The Healthiest People in the World Don’t Go to the Gym - dsr12
https://medium.com/s/story/the-healthiest-people-in-the-world-dont-go-to-the-gym-d3eb6bb1e7d0
======
nscalf
I would argue that all cause mortality decrease isn't the only measure of
health. There are people who eat trash, are overweight, and smoke a pack a day
that live to be 100. By no means other than fortunate genetics is that person
more healthy than a casual athlete who exercises regularly and eats well.

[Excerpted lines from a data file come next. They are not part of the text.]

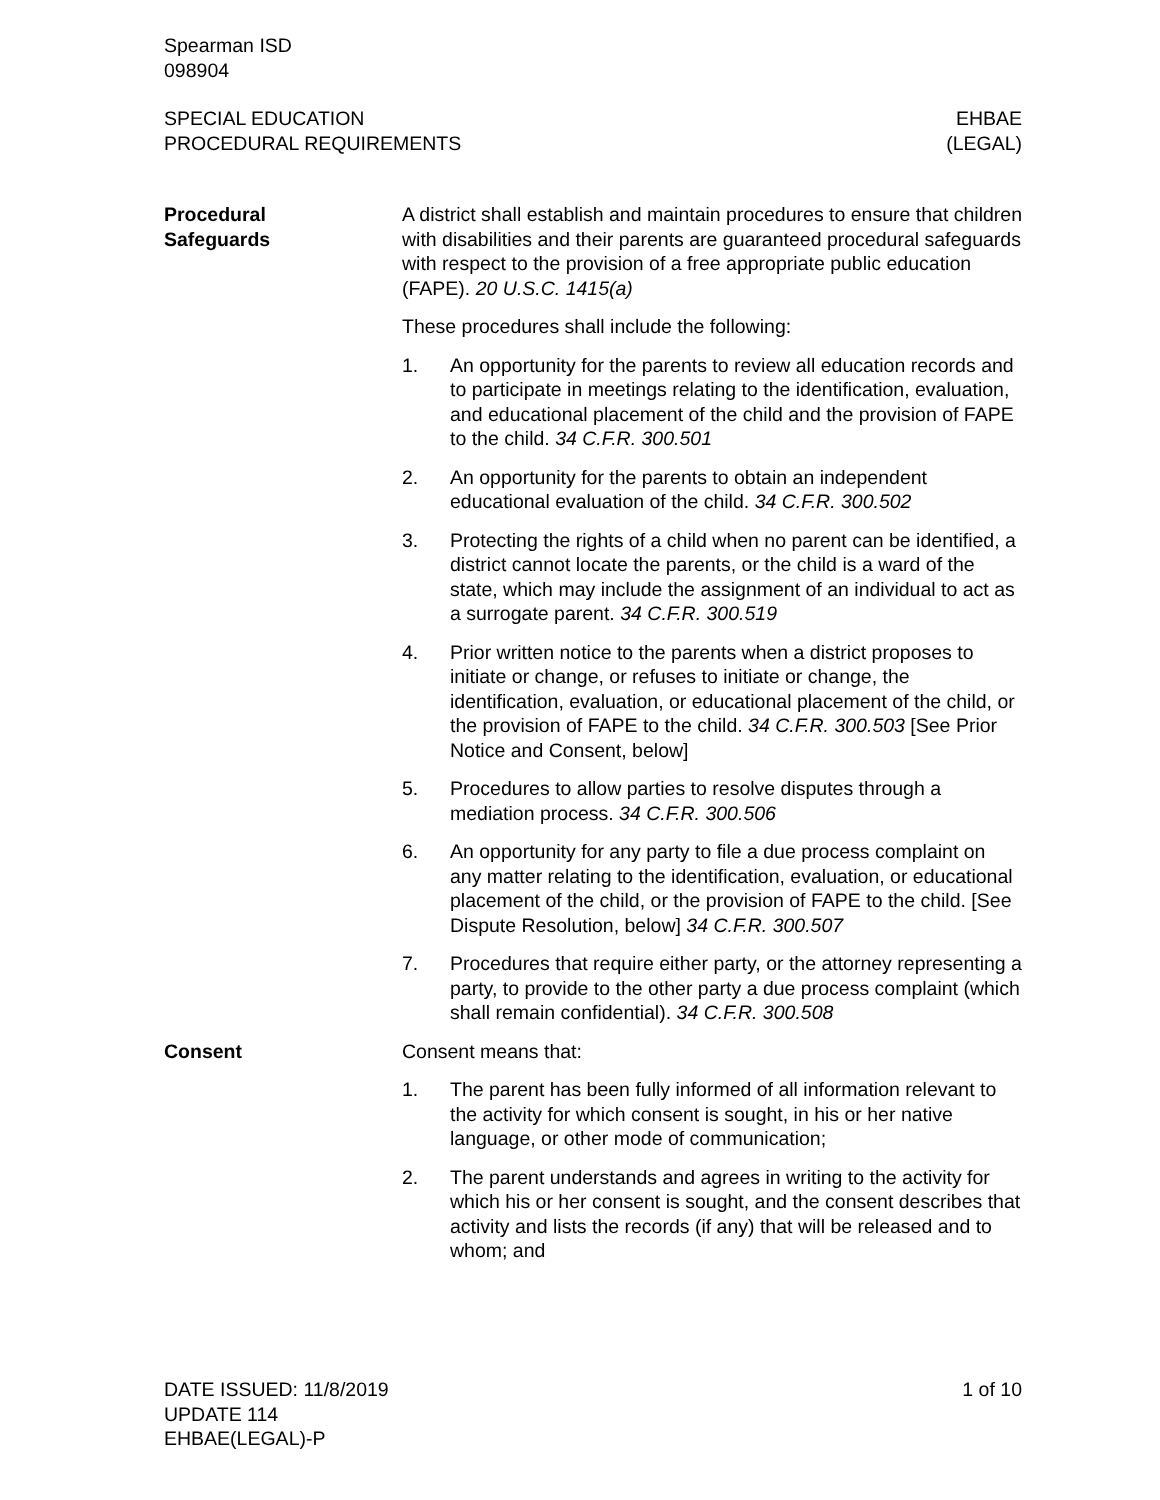Spearman ISD
098904
SPECIAL EDUCATION
PROCEDURAL REQUIREMENTS
EHBAE
(LEGAL)
Procedural
Safeguards
A district shall establish and maintain procedures to ensure that children with disabilities and their parents are guaranteed procedural safeguards with respect to the provision of a free appropriate public education (FAPE). 20 U.S.C. 1415(a)
These procedures shall include the following:
1. An opportunity for the parents to review all education records and to participate in meetings relating to the identification, evaluation, and educational placement of the child and the provision of FAPE to the child. 34 C.F.R. 300.501
2. An opportunity for the parents to obtain an independent educational evaluation of the child. 34 C.F.R. 300.502
3. Protecting the rights of a child when no parent can be identified, a district cannot locate the parents, or the child is a ward of the state, which may include the assignment of an individual to act as a surrogate parent. 34 C.F.R. 300.519
4. Prior written notice to the parents when a district proposes to initiate or change, or refuses to initiate or change, the identification, evaluation, or educational placement of the child, or the provision of FAPE to the child. 34 C.F.R. 300.503 [See Prior Notice and Consent, below]
5. Procedures to allow parties to resolve disputes through a mediation process. 34 C.F.R. 300.506
6. An opportunity for any party to file a due process complaint on any matter relating to the identification, evaluation, or educational placement of the child, or the provision of FAPE to the child. [See Dispute Resolution, below] 34 C.F.R. 300.507
7. Procedures that require either party, or the attorney representing a party, to provide to the other party a due process complaint (which shall remain confidential). 34 C.F.R. 300.508
Consent Consent means that:
1. The parent has been fully informed of all information relevant to the activity for which consent is sought, in his or her native language, or other mode of communication;
2. The parent understands and agrees in writing to the activity for which his or her consent is sought, and the consent describes that activity and lists the records (if any) that will be released and to whom; and
DATE ISSUED: 11/8/2019
UPDATE 114
EHBAE(LEGAL)-P
1 of 10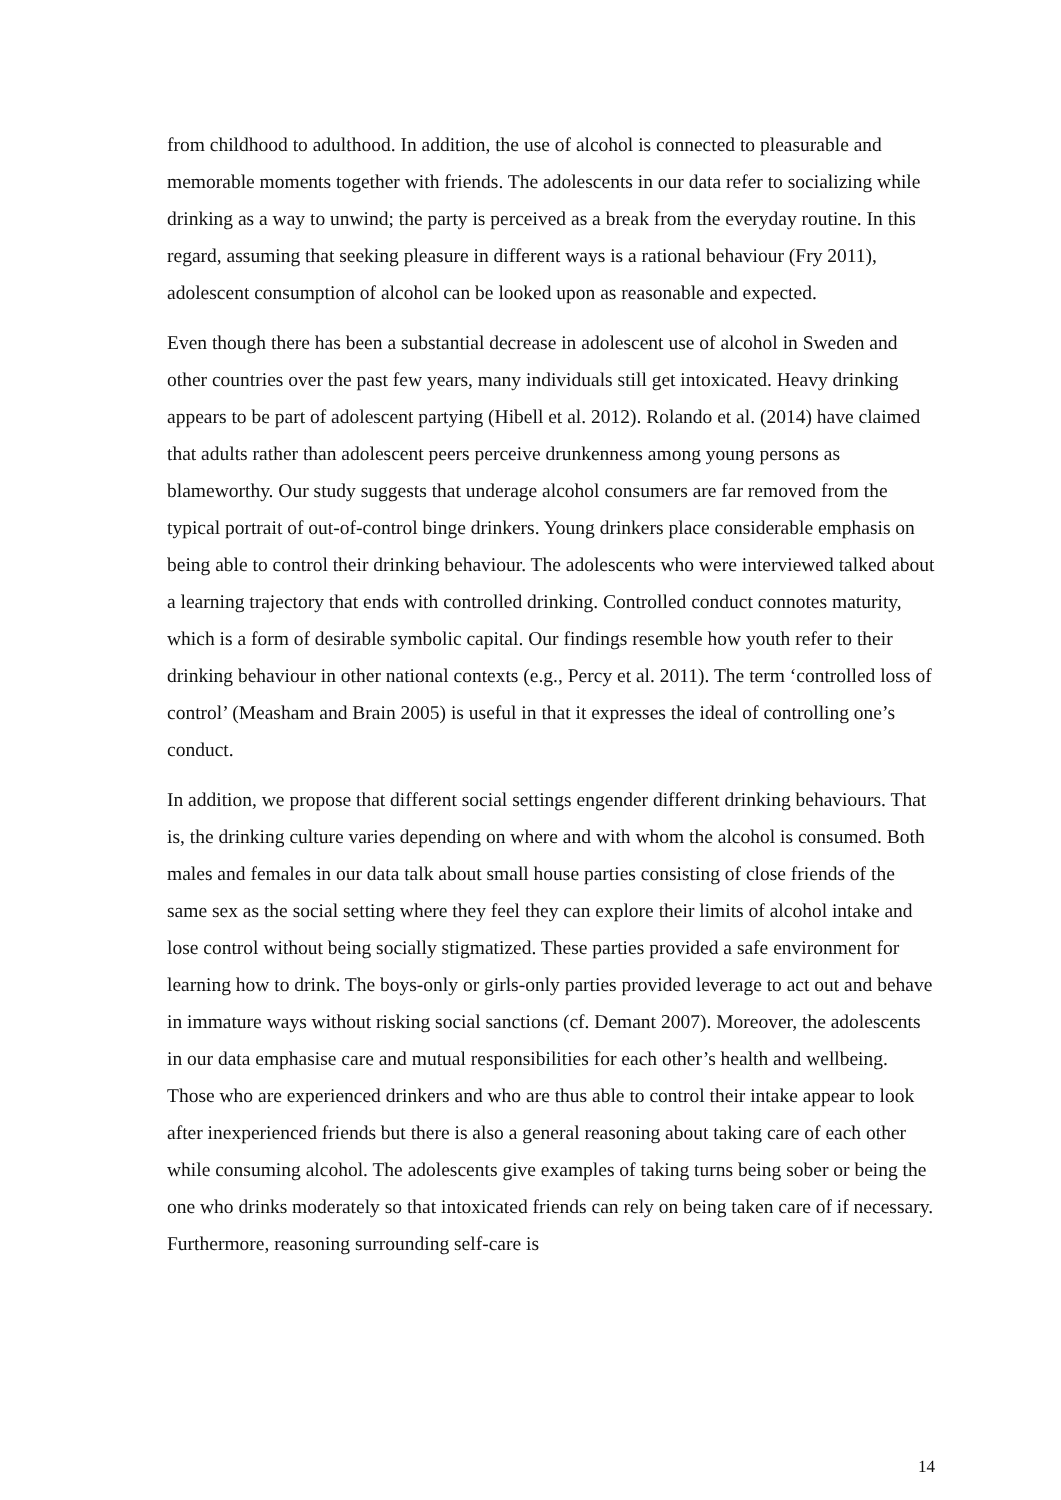from childhood to adulthood. In addition, the use of alcohol is connected to pleasurable and memorable moments together with friends. The adolescents in our data refer to socializing while drinking as a way to unwind; the party is perceived as a break from the everyday routine. In this regard, assuming that seeking pleasure in different ways is a rational behaviour (Fry 2011), adolescent consumption of alcohol can be looked upon as reasonable and expected.
Even though there has been a substantial decrease in adolescent use of alcohol in Sweden and other countries over the past few years, many individuals still get intoxicated. Heavy drinking appears to be part of adolescent partying (Hibell et al. 2012). Rolando et al. (2014) have claimed that adults rather than adolescent peers perceive drunkenness among young persons as blameworthy. Our study suggests that underage alcohol consumers are far removed from the typical portrait of out-of-control binge drinkers. Young drinkers place considerable emphasis on being able to control their drinking behaviour. The adolescents who were interviewed talked about a learning trajectory that ends with controlled drinking. Controlled conduct connotes maturity, which is a form of desirable symbolic capital. Our findings resemble how youth refer to their drinking behaviour in other national contexts (e.g., Percy et al. 2011). The term ‘controlled loss of control’ (Measham and Brain 2005) is useful in that it expresses the ideal of controlling one’s conduct.
In addition, we propose that different social settings engender different drinking behaviours. That is, the drinking culture varies depending on where and with whom the alcohol is consumed. Both males and females in our data talk about small house parties consisting of close friends of the same sex as the social setting where they feel they can explore their limits of alcohol intake and lose control without being socially stigmatized. These parties provided a safe environment for learning how to drink. The boys-only or girls-only parties provided leverage to act out and behave in immature ways without risking social sanctions (cf. Demant 2007). Moreover, the adolescents in our data emphasise care and mutual responsibilities for each other’s health and wellbeing. Those who are experienced drinkers and who are thus able to control their intake appear to look after inexperienced friends but there is also a general reasoning about taking care of each other while consuming alcohol. The adolescents give examples of taking turns being sober or being the one who drinks moderately so that intoxicated friends can rely on being taken care of if necessary. Furthermore, reasoning surrounding self-care is
14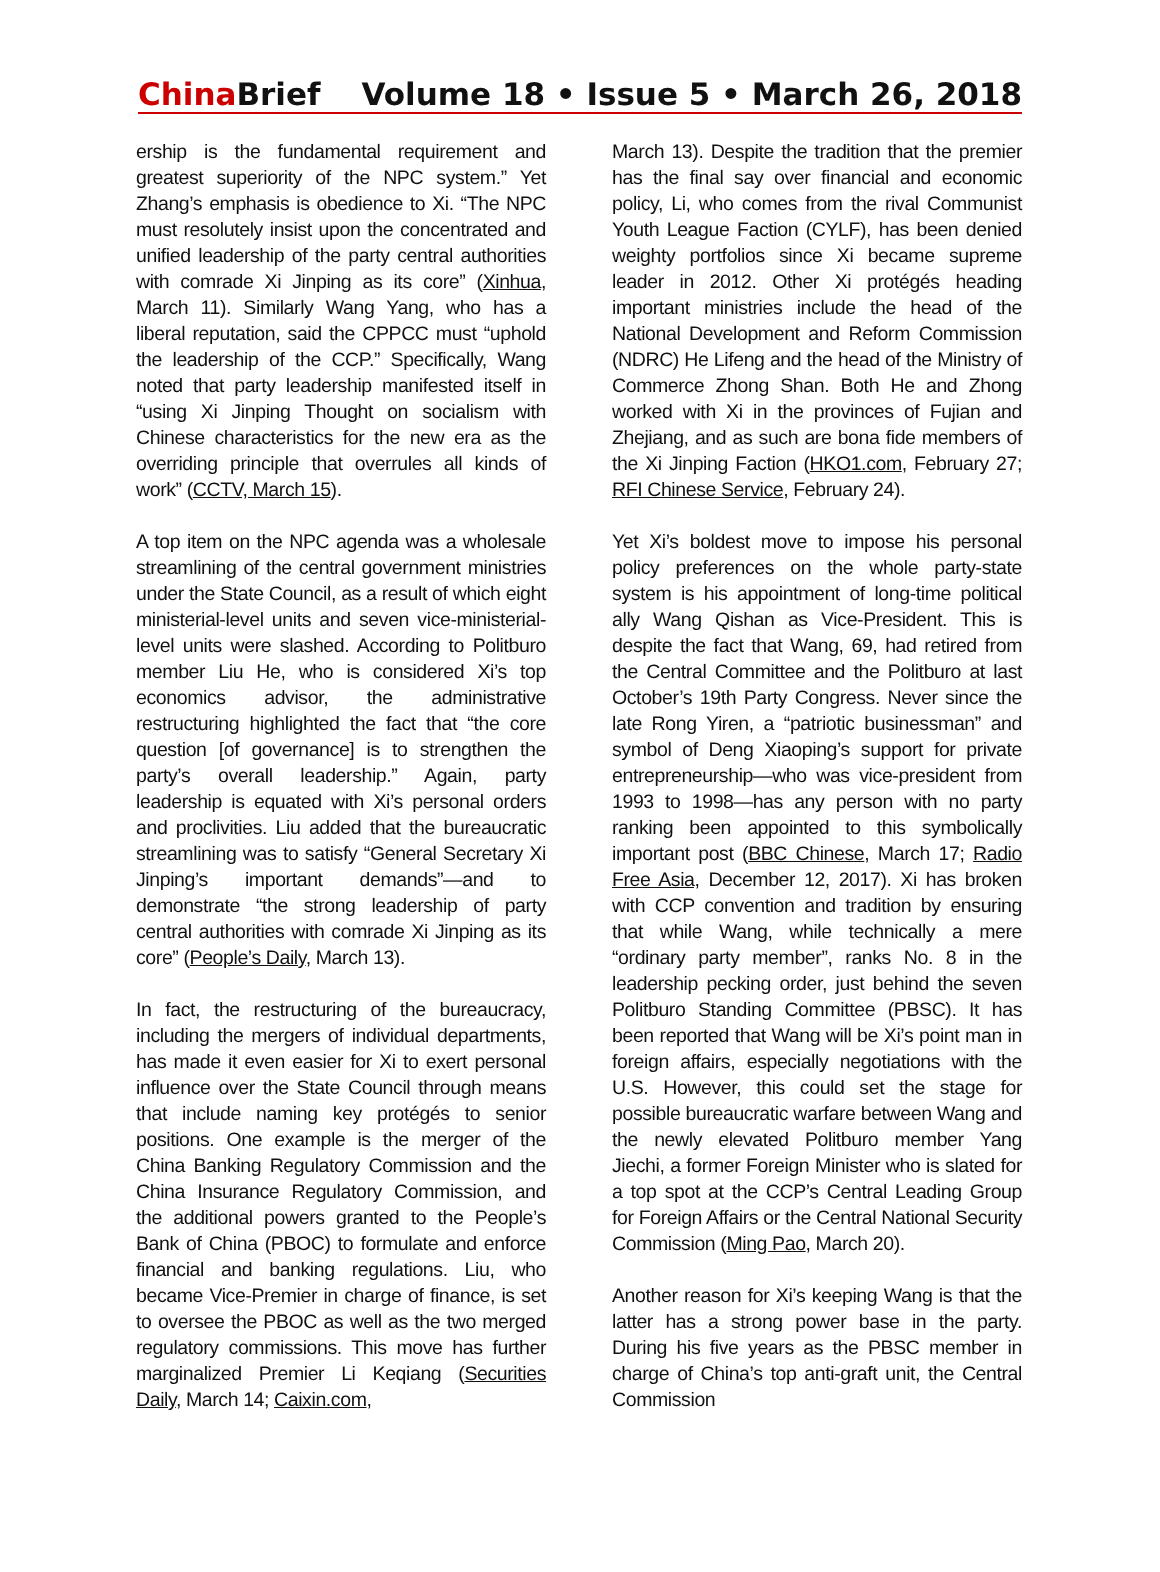China Brief
Volume 18 • Issue 5 • March 26, 2018
ership is the fundamental requirement and greatest superiority of the NPC system.” Yet Zhang’s emphasis is obedience to Xi. “The NPC must resolutely insist upon the concentrated and unified leadership of the party central authorities with comrade Xi Jinping as its core” (Xinhua, March 11). Similarly Wang Yang, who has a liberal reputation, said the CPPCC must “uphold the leadership of the CCP.” Specifically, Wang noted that party leadership manifested itself in “using Xi Jinping Thought on socialism with Chinese characteristics for the new era as the overriding principle that overrules all kinds of work” (CCTV, March 15).
A top item on the NPC agenda was a wholesale streamlining of the central government ministries under the State Council, as a result of which eight ministerial-level units and seven vice-ministerial-level units were slashed. According to Politburo member Liu He, who is considered Xi’s top economics advisor, the administrative restructuring highlighted the fact that “the core question [of governance] is to strengthen the party’s overall leadership.” Again, party leadership is equated with Xi’s personal orders and proclivities. Liu added that the bureaucratic streamlining was to satisfy “General Secretary Xi Jinping’s important demands”—and to demonstrate “the strong leadership of party central authorities with comrade Xi Jinping as its core” (People’s Daily, March 13).
In fact, the restructuring of the bureaucracy, including the mergers of individual departments, has made it even easier for Xi to exert personal influence over the State Council through means that include naming key protégés to senior positions. One example is the merger of the China Banking Regulatory Commission and the China Insurance Regulatory Commission, and the additional powers granted to the People’s Bank of China (PBOC) to formulate and enforce financial and banking regulations. Liu, who became Vice-Premier in charge of finance, is set to oversee the PBOC as well as the two merged regulatory commissions. This move has further marginalized Premier Li Keqiang (Securities Daily, March 14; Caixin.com,
March 13). Despite the tradition that the premier has the final say over financial and economic policy, Li, who comes from the rival Communist Youth League Faction (CYLF), has been denied weighty portfolios since Xi became supreme leader in 2012. Other Xi protégés heading important ministries include the head of the National Development and Reform Commission (NDRC) He Lifeng and the head of the Ministry of Commerce Zhong Shan. Both He and Zhong worked with Xi in the provinces of Fujian and Zhejiang, and as such are bona fide members of the Xi Jinping Faction (HKO1.com, February 27; RFI Chinese Service, February 24).
Yet Xi’s boldest move to impose his personal policy preferences on the whole party-state system is his appointment of long-time political ally Wang Qishan as Vice-President. This is despite the fact that Wang, 69, had retired from the Central Committee and the Politburo at last October’s 19th Party Congress. Never since the late Rong Yiren, a “patriotic businessman” and symbol of Deng Xiaoping’s support for private entrepreneurship—who was vice-president from 1993 to 1998—has any person with no party ranking been appointed to this symbolically important post (BBC Chinese, March 17; Radio Free Asia, December 12, 2017). Xi has broken with CCP convention and tradition by ensuring that while Wang, while technically a mere “ordinary party member”, ranks No. 8 in the leadership pecking order, just behind the seven Politburo Standing Committee (PBSC). It has been reported that Wang will be Xi’s point man in foreign affairs, especially negotiations with the U.S. However, this could set the stage for possible bureaucratic warfare between Wang and the newly elevated Politburo member Yang Jiechi, a former Foreign Minister who is slated for a top spot at the CCP’s Central Leading Group for Foreign Affairs or the Central National Security Commission (Ming Pao, March 20).
Another reason for Xi’s keeping Wang is that the latter has a strong power base in the party. During his five years as the PBSC member in charge of China’s top anti-graft unit, the Central Commission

Take blood tests from both individuals and I challenge you to find a doctor
who says the former is healthier than the latter. Beyond that, there has to be
some observation of the quality of life. Weight training has been shown to
increase your resilience to injury and increase balance, two issues that
commonly impair the elderly (falling and breaking a hip, for example).
Exercise also has been shown to decrease stress, which has been linked to
increases in all cause mortality.

While it looks like moving more may help you live a longer life, this article
seems to belittle any value from resistance training, which is the exact
opposite of what the research has shown we should do.

------
paxys
You apparently need:

\- Active lifestyle

\- Good mental health

\- Low stress

\- Healthy diet

\- Social circle & sense of community

\- Stable home/family

And of course this program will help you with all of these, for a low, low
monthly fee!

------
hprotagonist
To be fair, the least healthy people in the world also don’t go to the gym.

I have a sedentary coding job. Bike commuting and circuit training is
necessary for me to stay at the level of fitness I need to prevent injuries in
my hobbies, not to mention stay at a healthy place metabolically.